Kenyamanan dalam sebuah festival berskala nasional memang sudah harus dimulai sejak roda kendaraan pengunjung memasuki area gerbang luar.

Akses masuk yang lancar, sirkulasi pencarian tempat yang terkendali, hingga ketertiban saat antre keluar pasca-acara selesai merupakan indikator penting yang menentukan kepuasan pengalaman pengunjung secara keseluruhan.

Pihak manajemen tertinggi SPI menegaskan bahwa pengelolaan parkir modern kini sudah berevolusi menjadi bagian dari infrastruktur utama yang menopang keberhasilan sebuah acara besar, bukan lagi sekadar urusan menyediakan sepetak lahan kosong untuk menaruh kendaraan.
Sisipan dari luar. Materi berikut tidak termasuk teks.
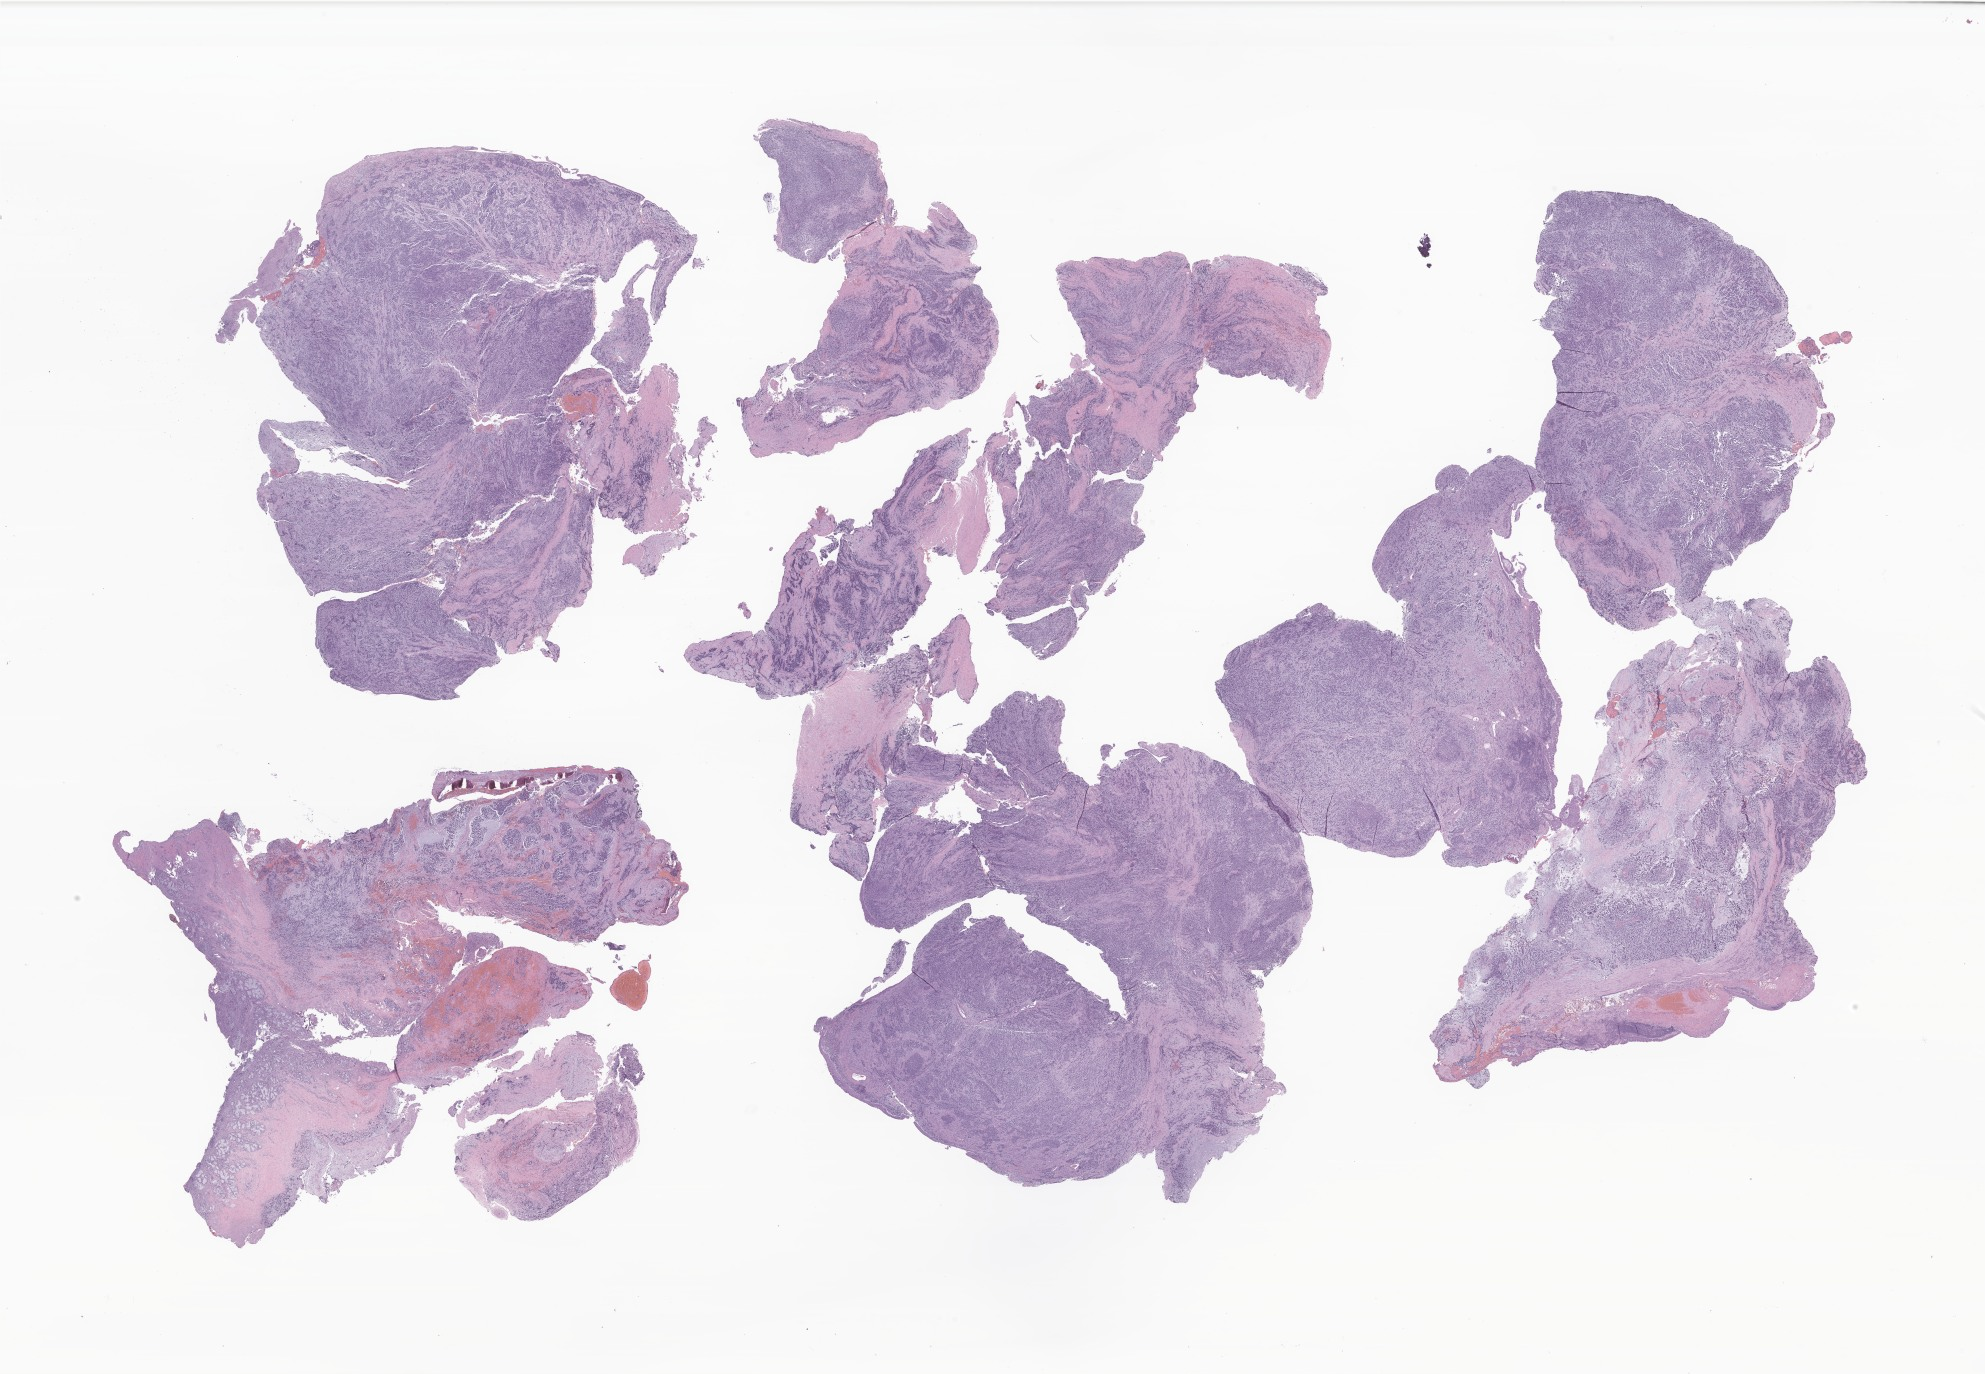
H&E whole-slide image of tumor tissue from the nasopharynx — shown as a low-resolution overview of the whole scanned area (about 33.5 x 23.2 mm), formalin-fixed paraffin-embedded section. Patient: female, age 49 months (4 years 1 month).
Diagnosis (ICD-O-3 morphology term): Embryonal rhabdomyosarcoma, NOS.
"Semakin besar skala sebuah event, semakin penting pula peran infrastruktur pendukung yang bekerja di balik layar. Pengunjung mungkin datang untuk menikmati pameran, konser, atau berbelanja, tetapi seluruh pengalaman tersebut dimulai sejak mereka memasuki kawasan. Ketika mobilitas dapat dikelola dengan baik, seluruh ekosistem acara ikut bekerja lebih efektif," kata Rustam Rachmat, Managing Director SPI.

Keberhasilan menjaga kelancaran selama 32 hari penuh tanpa henti ini membuktikan bahwa ekosistem besar seperti Jakarta Fair dapat bergerak harmonis berkat sinergi sistem pendukung yang kuat di belakangnya.